[[ Source records, beginning ]]

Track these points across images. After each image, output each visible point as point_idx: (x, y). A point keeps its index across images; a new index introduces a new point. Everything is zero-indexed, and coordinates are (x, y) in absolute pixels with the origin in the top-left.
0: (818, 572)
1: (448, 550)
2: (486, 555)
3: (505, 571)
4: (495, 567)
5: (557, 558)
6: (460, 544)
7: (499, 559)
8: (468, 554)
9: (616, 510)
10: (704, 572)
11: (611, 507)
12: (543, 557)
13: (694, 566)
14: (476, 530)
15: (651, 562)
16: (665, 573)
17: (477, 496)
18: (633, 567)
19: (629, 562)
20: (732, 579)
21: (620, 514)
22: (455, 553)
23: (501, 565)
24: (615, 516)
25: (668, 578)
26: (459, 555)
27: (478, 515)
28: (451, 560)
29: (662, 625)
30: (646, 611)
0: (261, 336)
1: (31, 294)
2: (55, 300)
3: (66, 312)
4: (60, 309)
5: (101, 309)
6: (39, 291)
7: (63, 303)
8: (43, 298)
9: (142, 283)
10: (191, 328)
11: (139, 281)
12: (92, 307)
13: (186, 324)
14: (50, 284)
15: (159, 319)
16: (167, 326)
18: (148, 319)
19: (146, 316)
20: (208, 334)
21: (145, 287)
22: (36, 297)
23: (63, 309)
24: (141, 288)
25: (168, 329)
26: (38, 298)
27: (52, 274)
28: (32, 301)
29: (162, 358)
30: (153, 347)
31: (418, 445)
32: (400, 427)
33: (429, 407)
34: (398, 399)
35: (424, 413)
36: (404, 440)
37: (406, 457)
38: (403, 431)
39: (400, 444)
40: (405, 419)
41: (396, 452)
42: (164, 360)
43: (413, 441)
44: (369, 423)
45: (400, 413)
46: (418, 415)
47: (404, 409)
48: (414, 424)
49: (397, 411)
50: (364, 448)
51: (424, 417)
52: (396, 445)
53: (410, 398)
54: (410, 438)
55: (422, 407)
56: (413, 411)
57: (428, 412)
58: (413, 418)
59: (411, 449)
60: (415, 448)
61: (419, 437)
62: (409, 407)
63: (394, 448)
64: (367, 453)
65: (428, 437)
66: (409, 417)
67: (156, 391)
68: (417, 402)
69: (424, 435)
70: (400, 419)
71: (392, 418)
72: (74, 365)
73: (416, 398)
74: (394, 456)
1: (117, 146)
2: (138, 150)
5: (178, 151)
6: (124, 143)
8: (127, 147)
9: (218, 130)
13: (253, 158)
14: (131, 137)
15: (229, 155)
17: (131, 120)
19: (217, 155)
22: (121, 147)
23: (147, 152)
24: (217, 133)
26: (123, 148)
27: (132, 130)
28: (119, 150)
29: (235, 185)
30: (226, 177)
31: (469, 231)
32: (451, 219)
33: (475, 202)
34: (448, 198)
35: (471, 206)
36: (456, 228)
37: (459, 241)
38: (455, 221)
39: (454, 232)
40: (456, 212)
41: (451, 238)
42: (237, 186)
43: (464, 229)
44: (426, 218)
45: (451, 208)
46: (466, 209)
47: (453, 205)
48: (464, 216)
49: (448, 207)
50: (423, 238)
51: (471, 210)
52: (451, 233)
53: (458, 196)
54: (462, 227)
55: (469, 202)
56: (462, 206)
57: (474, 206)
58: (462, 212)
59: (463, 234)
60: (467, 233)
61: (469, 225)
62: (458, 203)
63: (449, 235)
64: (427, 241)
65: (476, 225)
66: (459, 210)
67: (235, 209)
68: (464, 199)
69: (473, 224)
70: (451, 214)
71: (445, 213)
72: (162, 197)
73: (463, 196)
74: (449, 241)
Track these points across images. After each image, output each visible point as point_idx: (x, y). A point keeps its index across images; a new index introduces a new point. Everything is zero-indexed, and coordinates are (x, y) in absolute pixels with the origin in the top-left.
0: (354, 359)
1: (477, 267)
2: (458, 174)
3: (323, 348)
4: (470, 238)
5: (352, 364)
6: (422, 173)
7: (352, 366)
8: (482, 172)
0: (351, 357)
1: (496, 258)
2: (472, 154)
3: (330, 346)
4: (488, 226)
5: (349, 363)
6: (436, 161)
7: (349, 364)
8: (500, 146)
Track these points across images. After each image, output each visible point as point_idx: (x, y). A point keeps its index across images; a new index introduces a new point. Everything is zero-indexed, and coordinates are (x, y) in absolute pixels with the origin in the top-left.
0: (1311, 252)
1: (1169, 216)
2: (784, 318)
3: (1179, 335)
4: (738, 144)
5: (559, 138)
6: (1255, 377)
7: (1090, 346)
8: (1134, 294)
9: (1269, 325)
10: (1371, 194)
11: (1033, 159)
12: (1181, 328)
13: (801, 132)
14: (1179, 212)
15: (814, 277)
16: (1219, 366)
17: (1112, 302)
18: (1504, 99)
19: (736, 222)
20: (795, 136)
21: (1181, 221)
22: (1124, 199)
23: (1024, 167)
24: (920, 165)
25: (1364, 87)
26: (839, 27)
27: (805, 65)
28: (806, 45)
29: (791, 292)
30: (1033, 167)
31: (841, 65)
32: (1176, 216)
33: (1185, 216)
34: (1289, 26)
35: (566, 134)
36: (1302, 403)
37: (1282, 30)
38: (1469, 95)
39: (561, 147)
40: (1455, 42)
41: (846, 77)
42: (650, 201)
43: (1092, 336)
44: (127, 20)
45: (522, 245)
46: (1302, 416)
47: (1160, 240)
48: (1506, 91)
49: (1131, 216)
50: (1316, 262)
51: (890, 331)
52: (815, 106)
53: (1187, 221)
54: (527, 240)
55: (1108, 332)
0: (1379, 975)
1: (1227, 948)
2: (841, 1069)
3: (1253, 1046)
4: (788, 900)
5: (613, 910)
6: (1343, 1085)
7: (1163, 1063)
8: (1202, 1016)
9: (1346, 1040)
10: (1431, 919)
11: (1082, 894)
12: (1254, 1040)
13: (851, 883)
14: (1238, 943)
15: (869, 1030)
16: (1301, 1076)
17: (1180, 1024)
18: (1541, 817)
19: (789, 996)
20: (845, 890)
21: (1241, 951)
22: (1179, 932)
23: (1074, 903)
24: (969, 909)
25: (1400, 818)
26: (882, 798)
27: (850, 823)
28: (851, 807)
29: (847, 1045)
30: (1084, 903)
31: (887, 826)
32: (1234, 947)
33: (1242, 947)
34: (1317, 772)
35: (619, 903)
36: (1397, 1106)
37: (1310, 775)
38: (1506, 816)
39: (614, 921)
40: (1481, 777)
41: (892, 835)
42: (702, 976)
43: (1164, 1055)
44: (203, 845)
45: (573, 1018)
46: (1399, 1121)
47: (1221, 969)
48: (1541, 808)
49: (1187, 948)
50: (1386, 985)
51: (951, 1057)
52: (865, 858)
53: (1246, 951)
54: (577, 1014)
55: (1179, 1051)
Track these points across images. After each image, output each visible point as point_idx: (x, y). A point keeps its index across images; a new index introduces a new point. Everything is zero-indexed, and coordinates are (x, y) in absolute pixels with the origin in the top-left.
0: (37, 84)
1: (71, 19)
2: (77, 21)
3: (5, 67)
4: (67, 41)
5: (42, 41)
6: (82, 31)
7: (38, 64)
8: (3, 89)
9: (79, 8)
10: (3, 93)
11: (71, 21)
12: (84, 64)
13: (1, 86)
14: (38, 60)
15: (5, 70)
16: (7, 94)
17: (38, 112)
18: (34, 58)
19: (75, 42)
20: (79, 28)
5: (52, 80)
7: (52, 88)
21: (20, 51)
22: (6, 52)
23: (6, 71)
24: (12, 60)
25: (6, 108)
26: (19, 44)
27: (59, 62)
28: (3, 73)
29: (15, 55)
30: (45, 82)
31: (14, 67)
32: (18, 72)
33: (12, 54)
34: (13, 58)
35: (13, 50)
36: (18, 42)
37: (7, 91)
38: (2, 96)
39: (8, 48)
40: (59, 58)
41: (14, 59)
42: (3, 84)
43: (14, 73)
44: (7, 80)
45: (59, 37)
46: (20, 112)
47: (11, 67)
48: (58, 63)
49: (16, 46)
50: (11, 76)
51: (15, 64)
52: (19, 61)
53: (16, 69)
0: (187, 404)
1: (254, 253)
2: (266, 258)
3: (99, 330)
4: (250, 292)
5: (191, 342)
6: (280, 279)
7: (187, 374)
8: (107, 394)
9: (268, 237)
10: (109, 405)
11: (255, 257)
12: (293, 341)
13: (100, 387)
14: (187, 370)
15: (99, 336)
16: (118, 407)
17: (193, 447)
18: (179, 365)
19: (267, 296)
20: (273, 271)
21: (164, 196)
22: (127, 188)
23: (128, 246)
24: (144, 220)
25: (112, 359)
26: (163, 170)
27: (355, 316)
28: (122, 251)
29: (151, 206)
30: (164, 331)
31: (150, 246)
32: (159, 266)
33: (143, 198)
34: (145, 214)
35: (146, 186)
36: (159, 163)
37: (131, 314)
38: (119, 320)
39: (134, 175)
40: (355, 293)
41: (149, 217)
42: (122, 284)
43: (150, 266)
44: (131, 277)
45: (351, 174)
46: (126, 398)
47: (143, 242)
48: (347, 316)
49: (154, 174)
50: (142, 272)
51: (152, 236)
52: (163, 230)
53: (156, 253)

[[ Source records, end ]]

» Exercise brief: Repeat the records word for word, starting at the line containing "31: (418, 445)" and ending at the line containing "67: (235, 209)", including both of those lines.

» Response below:
31: (418, 445)
32: (400, 427)
33: (429, 407)
34: (398, 399)
35: (424, 413)
36: (404, 440)
37: (406, 457)
38: (403, 431)
39: (400, 444)
40: (405, 419)
41: (396, 452)
42: (164, 360)
43: (413, 441)
44: (369, 423)
45: (400, 413)
46: (418, 415)
47: (404, 409)
48: (414, 424)
49: (397, 411)
50: (364, 448)
51: (424, 417)
52: (396, 445)
53: (410, 398)
54: (410, 438)
55: (422, 407)
56: (413, 411)
57: (428, 412)
58: (413, 418)
59: (411, 449)
60: (415, 448)
61: (419, 437)
62: (409, 407)
63: (394, 448)
64: (367, 453)
65: (428, 437)
66: (409, 417)
67: (156, 391)
68: (417, 402)
69: (424, 435)
70: (400, 419)
71: (392, 418)
72: (74, 365)
73: (416, 398)
74: (394, 456)
1: (117, 146)
2: (138, 150)
5: (178, 151)
6: (124, 143)
8: (127, 147)
9: (218, 130)
13: (253, 158)
14: (131, 137)
15: (229, 155)
17: (131, 120)
19: (217, 155)
22: (121, 147)
23: (147, 152)
24: (217, 133)
26: (123, 148)
27: (132, 130)
28: (119, 150)
29: (235, 185)
30: (226, 177)
31: (469, 231)
32: (451, 219)
33: (475, 202)
34: (448, 198)
35: (471, 206)
36: (456, 228)
37: (459, 241)
38: (455, 221)
39: (454, 232)
40: (456, 212)
41: (451, 238)
42: (237, 186)
43: (464, 229)
44: (426, 218)
45: (451, 208)
46: (466, 209)
47: (453, 205)
48: (464, 216)
49: (448, 207)
50: (423, 238)
51: (471, 210)
52: (451, 233)
53: (458, 196)
54: (462, 227)
55: (469, 202)
56: (462, 206)
57: (474, 206)
58: (462, 212)
59: (463, 234)
60: (467, 233)
61: (469, 225)
62: (458, 203)
63: (449, 235)
64: (427, 241)
65: (476, 225)
66: (459, 210)
67: (235, 209)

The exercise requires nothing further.